Organ meats fill many other potential gaps. Liver provides vitamin A and B vitamins in quantities that dwarf any muscle meat. However, Cleveland Clinic notes that pregnant individuals should avoid large amounts of organ meat due to the very high vitamin A content, which can be harmful to fetal development.
The Adaptation Period
The first one to four weeks on a carnivore diet often come with side effects that mirror the “keto flu.” Fatigue, headaches, irritability, muscle cramps, and digestive changes are common as your body shifts from burning carbohydrates to relying on fat for fuel.
Electrolyte loss drives much of this discomfort. When you cut carbs sharply, your kidneys excrete more sodium, and potassium and magnesium follow. Recommendations from ketogenic diet research suggest aiming for 3,000 to 5,000 mg of sodium and 3,000 to 4,000 mg of potassium daily during this phase. For magnesium, 300 to 500 mg per day is a reasonable starting point. Salting food liberally, drinking bone broth, and eating potassium-rich meats like salmon help. Persistent muscle cramps usually signal magnesium depletion and can take several weeks of consistent intake to resolve.
Reported Health Outcomes
A 2021 survey published in Current Developments in Nutrition collected self-reported health data from over 2,000 adults following a carnivore diet. The numbers were striking, though they carry the limitations of any self-reported survey. Among participants who had been overweight or obese, 52 percent said the condition resolved and another 41 percent reported improvement. For those with diabetes or insulin resistance, 74 percent reported resolution and 24 percent reported improvement. Autoimmune conditions saw 36 percent resolution and 53 percent improvement.

=== INSTRUCTIONS ===
[1] Condense the paragraph of the carnivore diet excerpt that opens "Electrolyte loss drives" into a bulleted list that keeps its main facts.
[2] Retype the passage of the carnivore diet excerpt that begins at the words "Organ meats fill" and ends after "to fetal development.".
Answer from the carnivore diet excerpt alone, without outside knowledge.

=== MATERIAL SUPPLIED ===
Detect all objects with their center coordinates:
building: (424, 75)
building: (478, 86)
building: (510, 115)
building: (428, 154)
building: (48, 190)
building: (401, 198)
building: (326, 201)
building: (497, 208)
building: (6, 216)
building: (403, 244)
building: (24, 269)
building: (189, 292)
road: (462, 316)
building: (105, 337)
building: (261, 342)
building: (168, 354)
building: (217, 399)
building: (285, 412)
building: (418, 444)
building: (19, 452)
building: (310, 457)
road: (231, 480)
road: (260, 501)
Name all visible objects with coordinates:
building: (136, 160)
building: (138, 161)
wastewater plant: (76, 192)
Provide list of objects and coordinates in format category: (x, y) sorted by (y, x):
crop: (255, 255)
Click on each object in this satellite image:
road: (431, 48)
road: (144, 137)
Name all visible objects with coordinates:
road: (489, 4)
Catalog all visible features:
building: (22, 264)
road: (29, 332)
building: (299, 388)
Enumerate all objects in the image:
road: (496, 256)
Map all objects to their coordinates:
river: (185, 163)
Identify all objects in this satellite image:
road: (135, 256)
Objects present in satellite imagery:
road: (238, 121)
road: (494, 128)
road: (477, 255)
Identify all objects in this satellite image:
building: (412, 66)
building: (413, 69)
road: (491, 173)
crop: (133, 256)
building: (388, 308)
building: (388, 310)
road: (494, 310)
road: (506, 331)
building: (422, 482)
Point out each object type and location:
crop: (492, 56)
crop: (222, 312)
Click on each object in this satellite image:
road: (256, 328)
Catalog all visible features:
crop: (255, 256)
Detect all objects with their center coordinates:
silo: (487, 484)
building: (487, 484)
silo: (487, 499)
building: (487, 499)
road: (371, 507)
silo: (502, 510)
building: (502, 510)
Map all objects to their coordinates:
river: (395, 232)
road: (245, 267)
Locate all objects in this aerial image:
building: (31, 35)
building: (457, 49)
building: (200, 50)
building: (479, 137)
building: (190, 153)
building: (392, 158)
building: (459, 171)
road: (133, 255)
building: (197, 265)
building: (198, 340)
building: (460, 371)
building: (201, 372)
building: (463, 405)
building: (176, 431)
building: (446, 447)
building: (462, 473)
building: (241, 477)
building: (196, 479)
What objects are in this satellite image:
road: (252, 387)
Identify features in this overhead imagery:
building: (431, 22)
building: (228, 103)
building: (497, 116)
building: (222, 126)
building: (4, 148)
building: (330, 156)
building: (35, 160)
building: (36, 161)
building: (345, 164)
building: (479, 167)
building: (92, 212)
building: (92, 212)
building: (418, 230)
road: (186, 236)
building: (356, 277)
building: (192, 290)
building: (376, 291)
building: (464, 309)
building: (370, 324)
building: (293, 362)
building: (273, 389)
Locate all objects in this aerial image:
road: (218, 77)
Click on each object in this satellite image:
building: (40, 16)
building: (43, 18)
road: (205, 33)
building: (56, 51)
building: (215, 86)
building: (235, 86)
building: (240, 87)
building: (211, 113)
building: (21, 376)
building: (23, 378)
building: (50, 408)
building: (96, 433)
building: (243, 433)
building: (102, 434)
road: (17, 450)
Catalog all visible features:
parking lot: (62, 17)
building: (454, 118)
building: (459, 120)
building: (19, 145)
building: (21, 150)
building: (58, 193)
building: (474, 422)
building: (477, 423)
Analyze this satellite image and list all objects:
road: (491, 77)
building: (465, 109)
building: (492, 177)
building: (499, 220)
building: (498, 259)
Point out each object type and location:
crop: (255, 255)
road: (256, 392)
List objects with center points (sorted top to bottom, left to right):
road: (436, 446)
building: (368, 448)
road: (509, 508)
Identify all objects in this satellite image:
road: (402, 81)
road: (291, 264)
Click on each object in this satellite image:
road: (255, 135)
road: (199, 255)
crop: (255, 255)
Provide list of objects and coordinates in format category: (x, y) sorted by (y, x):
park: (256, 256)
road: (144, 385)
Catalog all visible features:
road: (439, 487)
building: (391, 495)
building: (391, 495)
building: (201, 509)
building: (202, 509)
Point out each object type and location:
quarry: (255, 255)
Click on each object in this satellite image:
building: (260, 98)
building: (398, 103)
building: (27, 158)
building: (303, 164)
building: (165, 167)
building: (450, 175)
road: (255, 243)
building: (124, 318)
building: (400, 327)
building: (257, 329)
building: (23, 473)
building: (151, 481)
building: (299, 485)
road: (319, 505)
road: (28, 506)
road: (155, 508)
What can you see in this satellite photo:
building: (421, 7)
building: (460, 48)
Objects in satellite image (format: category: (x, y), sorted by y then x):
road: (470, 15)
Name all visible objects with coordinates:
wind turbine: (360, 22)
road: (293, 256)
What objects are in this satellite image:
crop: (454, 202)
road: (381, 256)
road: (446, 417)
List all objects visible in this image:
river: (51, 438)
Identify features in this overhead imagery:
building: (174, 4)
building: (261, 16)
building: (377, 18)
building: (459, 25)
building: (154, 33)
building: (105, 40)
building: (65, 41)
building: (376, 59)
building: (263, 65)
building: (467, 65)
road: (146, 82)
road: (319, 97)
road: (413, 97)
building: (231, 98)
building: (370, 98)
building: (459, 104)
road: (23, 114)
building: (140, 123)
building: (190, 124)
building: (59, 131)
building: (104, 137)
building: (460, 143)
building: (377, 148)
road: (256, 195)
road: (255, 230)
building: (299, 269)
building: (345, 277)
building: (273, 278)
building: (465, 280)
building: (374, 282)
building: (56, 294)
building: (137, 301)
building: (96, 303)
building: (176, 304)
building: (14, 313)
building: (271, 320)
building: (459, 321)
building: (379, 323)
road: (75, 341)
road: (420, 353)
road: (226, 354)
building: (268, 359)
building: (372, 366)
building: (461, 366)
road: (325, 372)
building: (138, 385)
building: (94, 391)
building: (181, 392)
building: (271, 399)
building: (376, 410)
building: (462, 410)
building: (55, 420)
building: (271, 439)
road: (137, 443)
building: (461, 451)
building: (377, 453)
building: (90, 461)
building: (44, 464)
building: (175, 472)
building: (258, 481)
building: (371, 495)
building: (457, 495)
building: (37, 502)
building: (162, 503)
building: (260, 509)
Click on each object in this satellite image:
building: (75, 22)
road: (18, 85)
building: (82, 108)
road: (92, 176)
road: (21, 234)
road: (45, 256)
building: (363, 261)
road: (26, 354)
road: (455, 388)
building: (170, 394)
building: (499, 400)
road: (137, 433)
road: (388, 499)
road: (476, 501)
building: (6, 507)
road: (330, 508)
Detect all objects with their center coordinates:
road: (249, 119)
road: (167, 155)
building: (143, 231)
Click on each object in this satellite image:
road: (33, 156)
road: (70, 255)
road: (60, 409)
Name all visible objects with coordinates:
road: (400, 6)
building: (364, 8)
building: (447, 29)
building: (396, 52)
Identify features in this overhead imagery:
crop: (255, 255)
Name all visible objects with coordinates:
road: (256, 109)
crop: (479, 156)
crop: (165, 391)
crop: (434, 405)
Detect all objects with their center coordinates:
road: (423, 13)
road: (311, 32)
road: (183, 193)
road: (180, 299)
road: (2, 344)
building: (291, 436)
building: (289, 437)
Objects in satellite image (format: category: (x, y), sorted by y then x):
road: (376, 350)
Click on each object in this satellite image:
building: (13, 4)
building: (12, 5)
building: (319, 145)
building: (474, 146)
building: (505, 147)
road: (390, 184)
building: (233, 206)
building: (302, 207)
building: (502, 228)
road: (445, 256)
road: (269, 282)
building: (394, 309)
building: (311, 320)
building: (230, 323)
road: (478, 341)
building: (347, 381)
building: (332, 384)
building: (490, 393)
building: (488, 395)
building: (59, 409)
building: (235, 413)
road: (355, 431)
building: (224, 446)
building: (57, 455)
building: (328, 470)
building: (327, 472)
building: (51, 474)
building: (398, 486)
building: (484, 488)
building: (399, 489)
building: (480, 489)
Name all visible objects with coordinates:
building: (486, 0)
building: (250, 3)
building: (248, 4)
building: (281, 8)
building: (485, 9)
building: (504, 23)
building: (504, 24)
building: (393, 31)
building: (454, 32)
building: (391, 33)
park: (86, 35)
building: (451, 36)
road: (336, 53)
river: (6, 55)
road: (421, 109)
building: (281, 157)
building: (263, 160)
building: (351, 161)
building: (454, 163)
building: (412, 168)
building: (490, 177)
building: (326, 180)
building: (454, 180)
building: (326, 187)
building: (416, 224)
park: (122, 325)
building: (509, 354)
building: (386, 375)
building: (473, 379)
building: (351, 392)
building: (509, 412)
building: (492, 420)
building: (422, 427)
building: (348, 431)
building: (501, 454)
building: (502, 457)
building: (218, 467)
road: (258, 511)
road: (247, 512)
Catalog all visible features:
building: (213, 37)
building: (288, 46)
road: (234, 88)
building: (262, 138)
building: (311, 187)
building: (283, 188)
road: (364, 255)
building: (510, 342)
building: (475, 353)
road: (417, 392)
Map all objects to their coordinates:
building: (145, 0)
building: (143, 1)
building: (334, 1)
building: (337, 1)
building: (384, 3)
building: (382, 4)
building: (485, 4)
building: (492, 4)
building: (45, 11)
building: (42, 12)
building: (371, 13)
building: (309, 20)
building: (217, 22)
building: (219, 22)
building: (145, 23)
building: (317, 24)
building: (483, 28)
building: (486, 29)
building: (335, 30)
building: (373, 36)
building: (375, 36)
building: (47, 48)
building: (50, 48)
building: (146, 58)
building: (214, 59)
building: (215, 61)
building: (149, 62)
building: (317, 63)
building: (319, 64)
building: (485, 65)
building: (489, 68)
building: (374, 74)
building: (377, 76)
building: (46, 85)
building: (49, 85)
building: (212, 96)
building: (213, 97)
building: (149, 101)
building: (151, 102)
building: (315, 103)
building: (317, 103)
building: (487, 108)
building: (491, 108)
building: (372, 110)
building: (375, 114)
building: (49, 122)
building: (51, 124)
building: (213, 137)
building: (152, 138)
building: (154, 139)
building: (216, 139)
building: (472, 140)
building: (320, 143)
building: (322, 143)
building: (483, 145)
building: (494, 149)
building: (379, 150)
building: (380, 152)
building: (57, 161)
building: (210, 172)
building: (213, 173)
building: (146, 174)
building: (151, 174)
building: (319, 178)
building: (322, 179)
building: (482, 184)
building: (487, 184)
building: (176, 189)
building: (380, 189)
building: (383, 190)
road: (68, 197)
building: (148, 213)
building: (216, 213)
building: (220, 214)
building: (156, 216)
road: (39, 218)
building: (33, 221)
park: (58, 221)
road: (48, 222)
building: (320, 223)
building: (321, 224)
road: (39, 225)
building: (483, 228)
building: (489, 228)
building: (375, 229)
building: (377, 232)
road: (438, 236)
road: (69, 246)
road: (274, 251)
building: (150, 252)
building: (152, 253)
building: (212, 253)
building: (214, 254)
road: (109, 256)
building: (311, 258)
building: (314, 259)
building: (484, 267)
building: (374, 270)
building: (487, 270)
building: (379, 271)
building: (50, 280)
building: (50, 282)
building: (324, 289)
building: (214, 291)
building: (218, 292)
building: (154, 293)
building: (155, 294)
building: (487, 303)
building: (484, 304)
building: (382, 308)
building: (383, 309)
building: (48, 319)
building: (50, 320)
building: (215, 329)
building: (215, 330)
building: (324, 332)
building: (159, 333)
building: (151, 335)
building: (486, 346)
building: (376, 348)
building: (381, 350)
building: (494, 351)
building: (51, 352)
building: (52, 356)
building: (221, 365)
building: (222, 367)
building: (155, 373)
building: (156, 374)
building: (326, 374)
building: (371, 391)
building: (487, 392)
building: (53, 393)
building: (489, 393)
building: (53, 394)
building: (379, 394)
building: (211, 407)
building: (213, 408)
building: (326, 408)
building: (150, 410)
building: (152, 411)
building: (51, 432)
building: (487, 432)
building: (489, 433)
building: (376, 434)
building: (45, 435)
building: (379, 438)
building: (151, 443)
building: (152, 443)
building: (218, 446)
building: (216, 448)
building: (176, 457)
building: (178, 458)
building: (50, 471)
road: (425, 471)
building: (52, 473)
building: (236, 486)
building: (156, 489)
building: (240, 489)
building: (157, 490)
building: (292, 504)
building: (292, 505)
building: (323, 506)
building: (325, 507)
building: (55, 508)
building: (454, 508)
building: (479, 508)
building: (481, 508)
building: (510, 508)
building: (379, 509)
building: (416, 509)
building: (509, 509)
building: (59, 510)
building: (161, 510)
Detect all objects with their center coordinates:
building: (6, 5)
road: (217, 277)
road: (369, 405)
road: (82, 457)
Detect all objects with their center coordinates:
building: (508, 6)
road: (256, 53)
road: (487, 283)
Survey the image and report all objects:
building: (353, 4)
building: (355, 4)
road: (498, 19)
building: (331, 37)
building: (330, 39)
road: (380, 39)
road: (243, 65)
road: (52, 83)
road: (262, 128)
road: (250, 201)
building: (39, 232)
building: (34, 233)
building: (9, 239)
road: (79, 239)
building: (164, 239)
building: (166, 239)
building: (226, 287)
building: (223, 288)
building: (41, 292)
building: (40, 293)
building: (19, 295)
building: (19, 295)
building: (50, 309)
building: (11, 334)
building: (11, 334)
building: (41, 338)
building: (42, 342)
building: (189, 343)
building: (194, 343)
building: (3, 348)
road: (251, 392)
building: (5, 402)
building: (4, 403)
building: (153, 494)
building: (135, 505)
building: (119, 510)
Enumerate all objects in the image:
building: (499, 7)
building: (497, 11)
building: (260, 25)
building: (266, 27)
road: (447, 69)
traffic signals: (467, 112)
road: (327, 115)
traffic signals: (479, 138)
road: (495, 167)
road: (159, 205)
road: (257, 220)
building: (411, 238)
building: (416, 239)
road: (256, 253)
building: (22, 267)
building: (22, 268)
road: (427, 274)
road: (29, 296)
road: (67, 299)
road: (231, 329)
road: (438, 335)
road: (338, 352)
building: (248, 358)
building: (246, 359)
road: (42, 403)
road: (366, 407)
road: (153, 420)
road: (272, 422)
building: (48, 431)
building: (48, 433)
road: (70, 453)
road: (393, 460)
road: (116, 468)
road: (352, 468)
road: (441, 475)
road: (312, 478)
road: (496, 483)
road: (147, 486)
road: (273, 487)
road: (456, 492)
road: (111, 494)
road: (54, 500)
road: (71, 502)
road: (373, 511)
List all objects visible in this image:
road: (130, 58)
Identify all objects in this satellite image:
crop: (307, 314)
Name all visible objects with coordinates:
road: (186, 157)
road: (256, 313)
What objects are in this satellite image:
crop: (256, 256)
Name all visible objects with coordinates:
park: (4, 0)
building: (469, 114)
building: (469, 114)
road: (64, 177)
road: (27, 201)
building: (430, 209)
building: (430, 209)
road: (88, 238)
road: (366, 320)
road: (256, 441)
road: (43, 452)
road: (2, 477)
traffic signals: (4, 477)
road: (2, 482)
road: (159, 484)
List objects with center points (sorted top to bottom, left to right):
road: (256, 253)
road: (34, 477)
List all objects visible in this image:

=== ACTIVITY ANSWERS ===
[1]
- Electrolyte loss causes much of the adaptation discomfort.
- Sharply cutting carbs makes the kidneys excrete more sodium, and potassium and magnesium follow.
- Ketogenic diet research suggests 3,000 to 5,000 mg of sodium and 3,000 to 4,000 mg of potassium daily during this phase.
- For magnesium, 300 to 500 mg per day is a reasonable starting point.
- Liberal salting, bone broth, and potassium-rich meats such as salmon help.
- Persistent muscle cramps usually signal magnesium depletion and can take several weeks of consistent intake to resolve.

[2]
Organ meats fill many other potential gaps. Liver provides vitamin A and B vitamins in quantities that dwarf any muscle meat. However, Cleveland Clinic notes that pregnant individuals should avoid large amounts of organ meat due to the very high vitamin A content, which can be harmful to fetal development.